- [TEXT SEGMENT]:
Content starts

Galactic obliviousness


Bolton: ‘A Post-American Speech By Our First Post-American President’ [Robert Costa]

Former U.S. ambassador to the United Nations John Bolton tells NRO that President Obama’s address to the U.N. was “a post-American speech by our first post-American president. It was a speech high on the personality of Barack Obama and high on multilateralism, but very short in advocating American interests.”

“It was a very naïve, Wilsonian speech, and very revealing of Obama’s foreign policy,” says Bolton. “Overall, it was so apologetic for the actions of prior administrations, in an effort to distance Obama from them, that it became yet another symbol of American weakness in the wake of the president’s decision to abandon missile sites in Poland and the Czech Republic, and his recent manifest hesitation over what to do in Afghanistan.”

“The most significant point of the speech was how the president put Israel on the chopping block in a variety of references, from calling Israeli settlements in the West Bank illegitimate to talking about ending ‘the occupation that began in 1967.’ That implies that he supports going back to 1967 borders,” says Bolton. “Obama has a very tough road ahead. He is frequently taking the side of the Palestinians, who don’t have a competent leader who can make hard decisions and compromises in the future.”

Also noteworthy, Bolton says, was how Obama highlighted “just how much of American foreign policy that he wants to run through the U.N.”

“Usually presidential speeches at the U.N. are ‘state of the world’ addresses. Obama’s speech was filled with talk about U.N. bodies, U.N. treaties, and sending Secretary of State Clinton to a conference on the Comprehensive Nuclear Test Ban Treaty, which would be an incredible waste of time for her. The president’s speech showed a fascination with U.N.-centric issues. Obama talked about getting past ‘balance of power’ politics. He talked about the interests that unite us rather than divide us.”

Content ends

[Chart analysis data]
Content starts

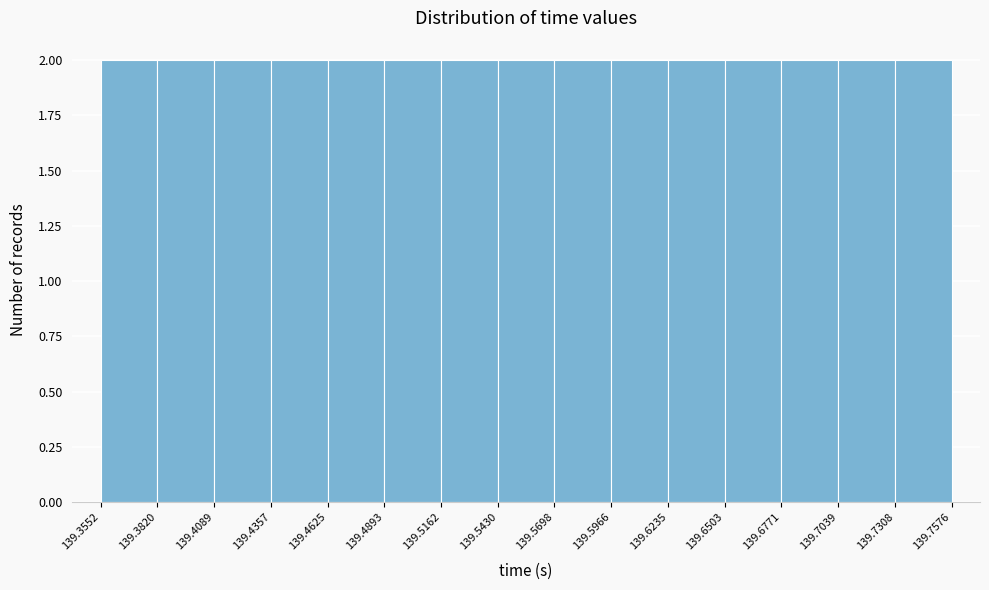

Reading left to right, list every bar in this chart as the range it spans on the x-axis followed by its height. The values are not printed on the chart, so give them approximately, as read against the axis.

139.3552 to 139.3820: 2
139.3820 to 139.4089: 2
139.4089 to 139.4357: 2
139.4357 to 139.4625: 2
139.4625 to 139.4893: 2
139.4893 to 139.5162: 2
139.5162 to 139.5430: 2
139.5430 to 139.5698: 2
139.5698 to 139.5966: 2
139.5966 to 139.6235: 2
139.6235 to 139.6503: 2
139.6503 to 139.6771: 2
139.6771 to 139.7039: 2
139.7039 to 139.7308: 2
139.7308 to 139.7576: 2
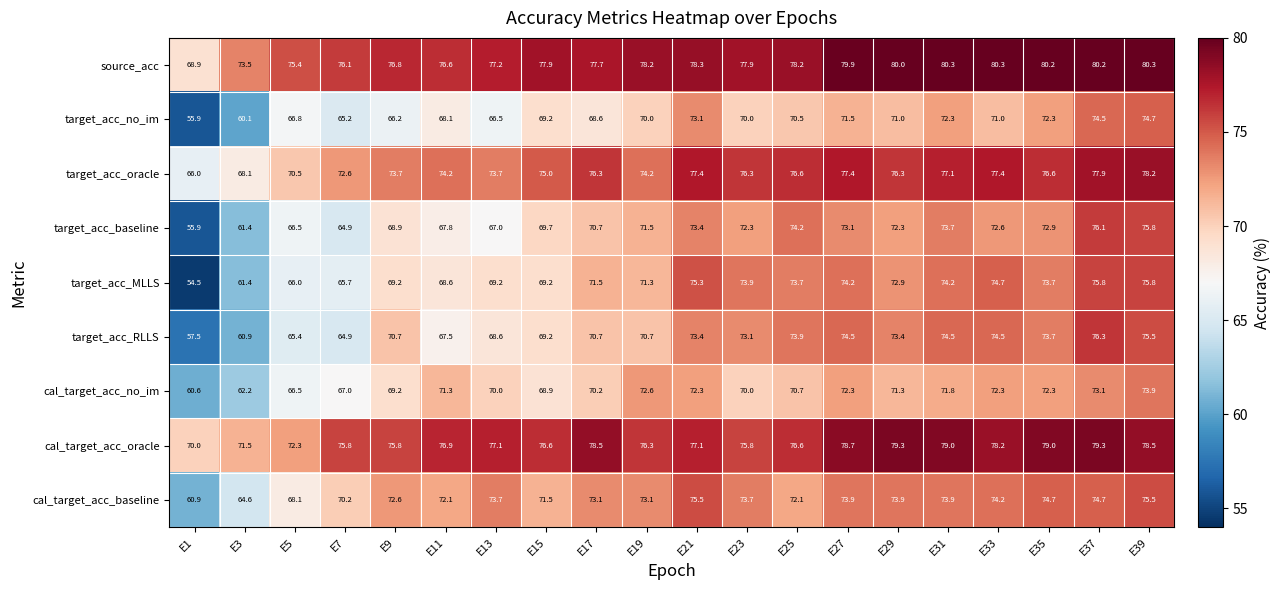

Is it true that target_acc_no_im equals 27.4 at E33?

False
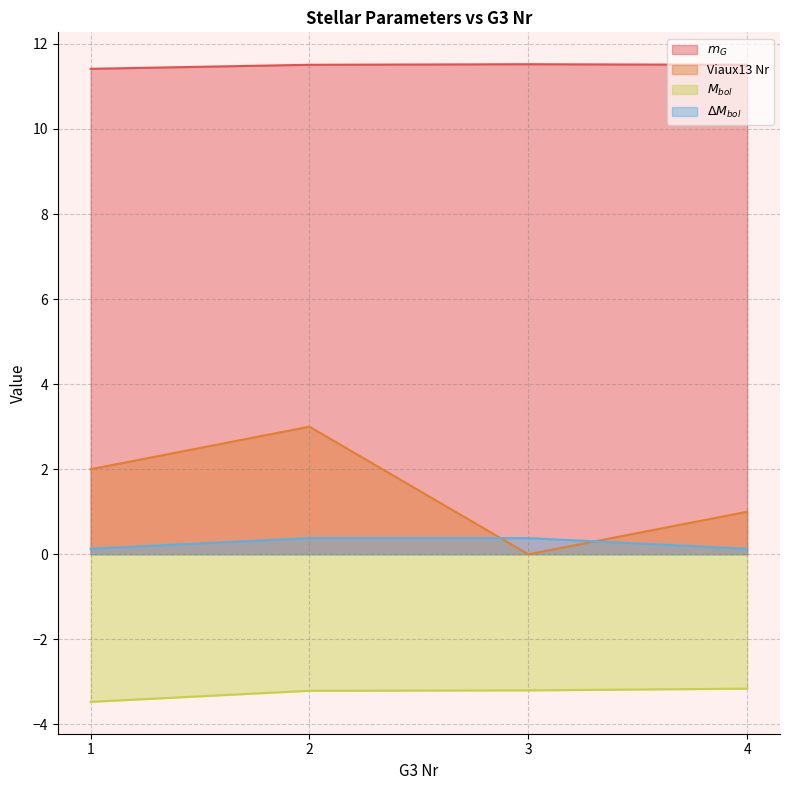

What is the average value of the $ M_{bol} $ series?

-3.3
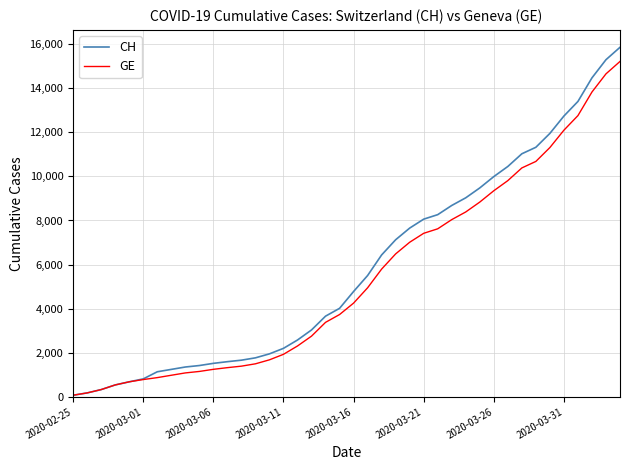

What is the maximum value for CH?

15857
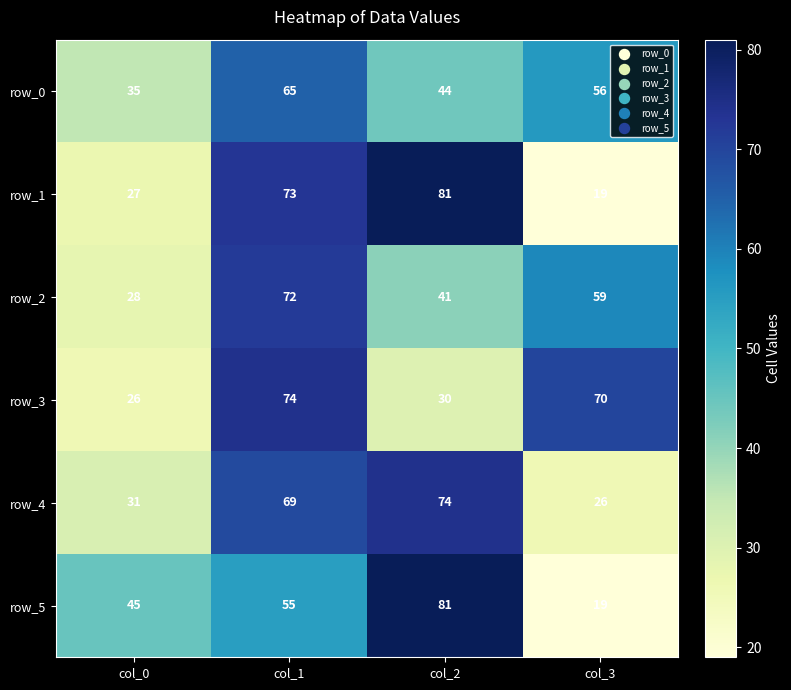

What is the average value of the row_4 series?

50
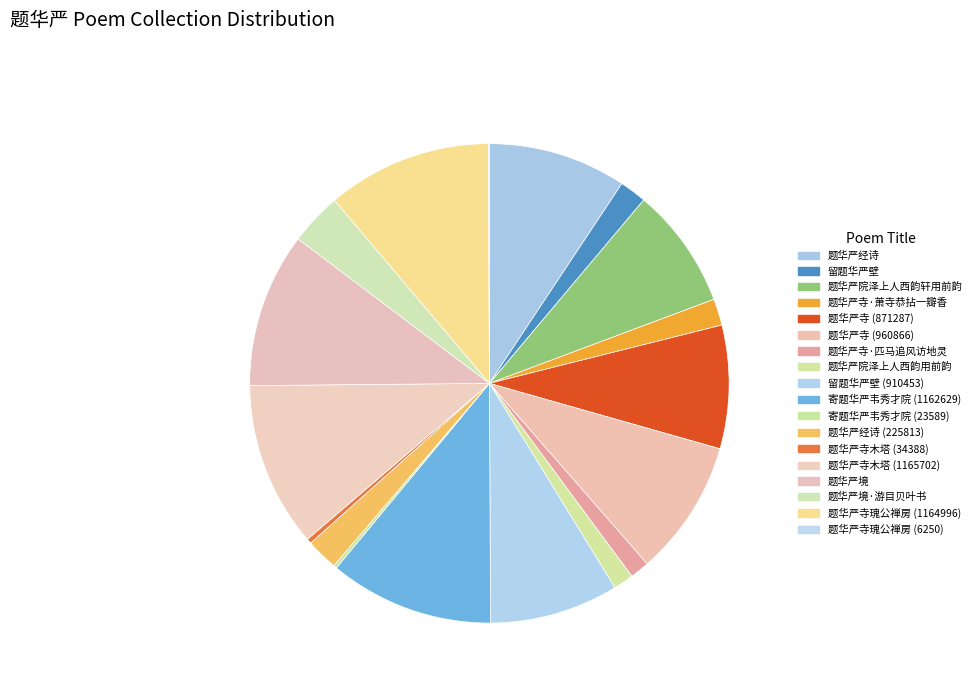

How many slices are in this pie chart?

18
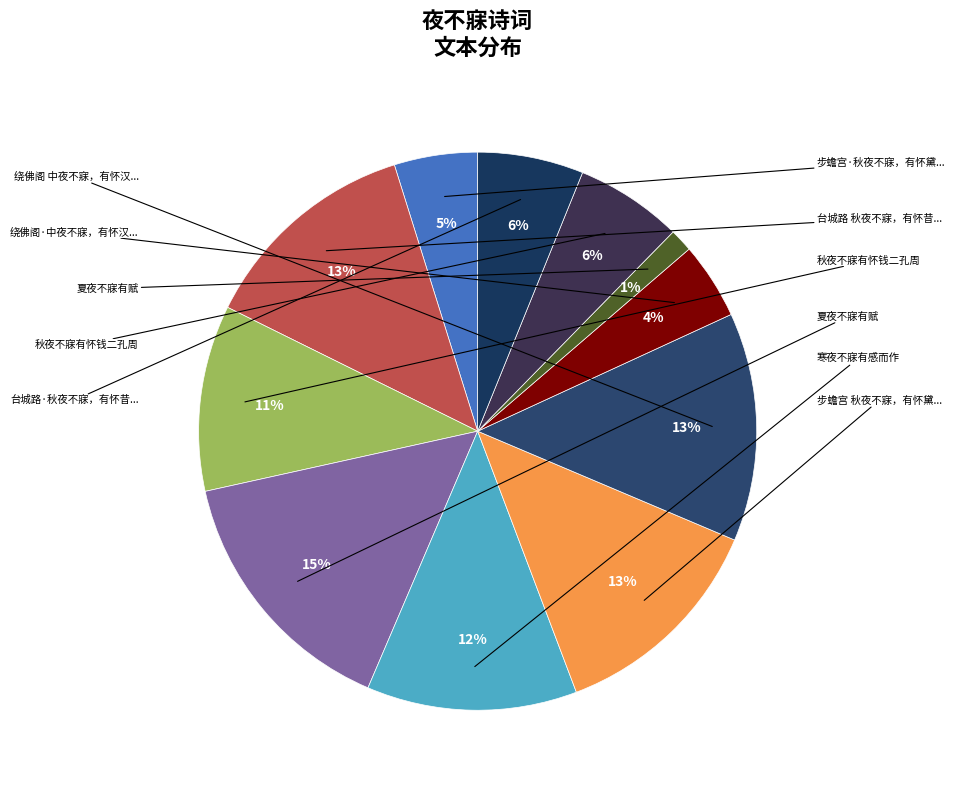

What is the largest slice in the pie chart?

夏夜不寐有赋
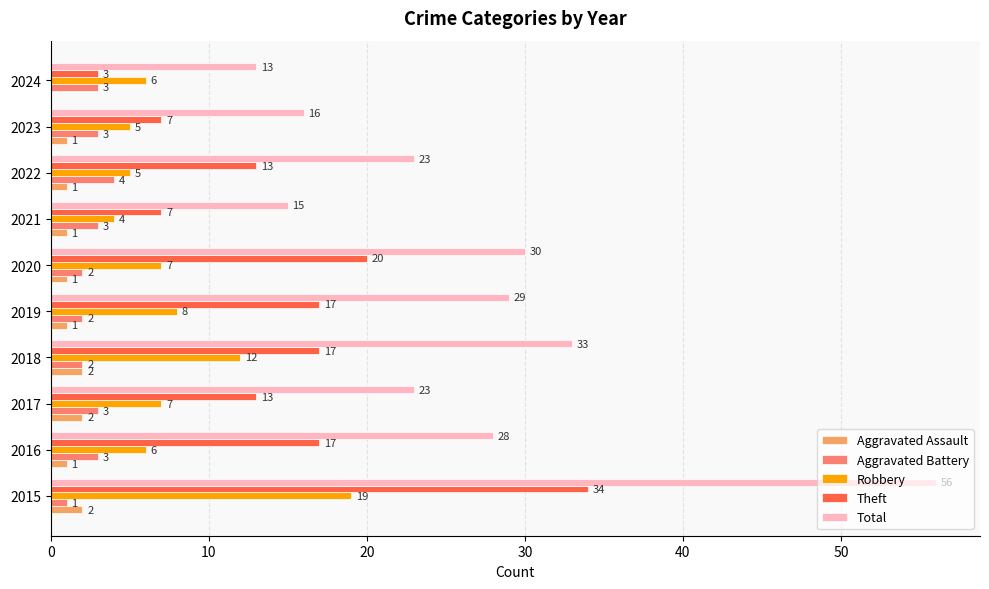

At which category does the chart reach its peak across all series?

2015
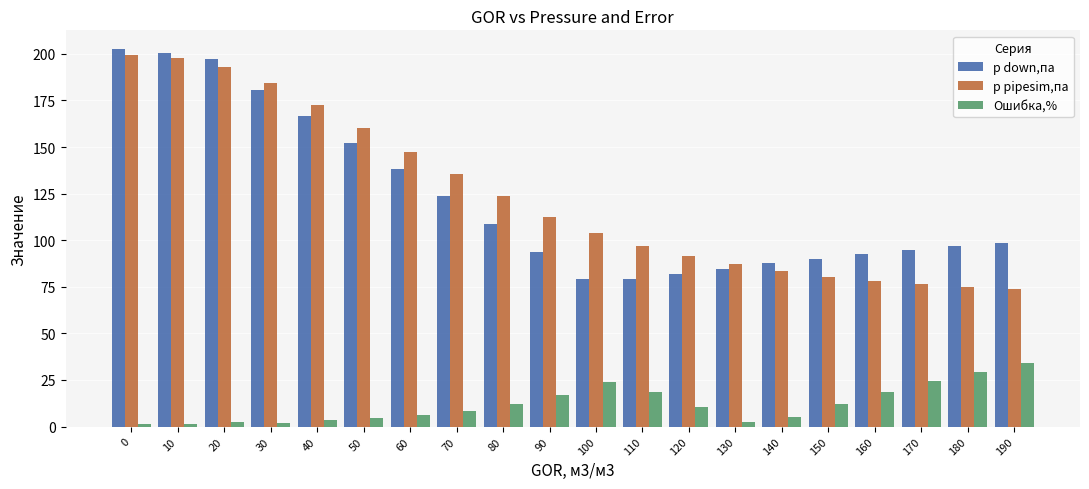

What are all the series names shown in the legend?

p down,па, p pipesim,па, Ошибка,%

Content ends

- [PARTS OF THE EXERCISE]:
1 – Answer these questions from the Bolton commentary on Obama's U.N. address:
(a) In which two countries does Bolton say the president decided to abandon missile sites?
(b) What year does Bolton quote Obama using when he speaks of ending "the occupation"?
(c) What treaty is the subject of the conference Bolton says Clinton would be sent to?
2 – Carry on the Bolton commentary on Obama's U.N. address, starting right after its final sentence.

- [ANSWERS PER TASK]:
1 –
(a) Poland and the Czech Republic
(b) 1967
(c) The Comprehensive Nuclear Test Ban Treaty

2 –
Bolton’s conclusion: “It was all extremely naïve. The president did everything he could to say: ‘Can’t we all just get along?’”


Staggering Naïveté [Brett D. Schaefer]
http://corner.nationalreview.com/post/?q=MGFlOTlkMjdlZmI5MDUyYjk1ZTIwNjZjMzJkYjFlNDE=

Pres. Barack Obama’s first address to the United Nations was, as expected, warmly received. The contrast between this reaction and the hostility that generally greeted Pres. George W. Bush was stark. At its core, the difference is based on how each president challenged the U.N.

President Bush famously asked, “Are Security Council resolutions to be honored and enforced, or cast aside without consequence? Will the United Nations serve the purpose of its founding, or will it be irrelevant?” He challenged the U.N. to address the misconduct of its member states and to actually follow through on its founding principles — promoting human rights and fundamental freedoms, confronting threats to international peace and security with action, and promoting economic prosperity and social progress. Bush also pointed out where the U.N. has fallen short, and challenged member states to fix the body.

These are tough issues for the U.N. because they go to the heart of differences between the U.S. and most U.N. member states, and they would require those member states to confront the aberrant actors among their colleagues.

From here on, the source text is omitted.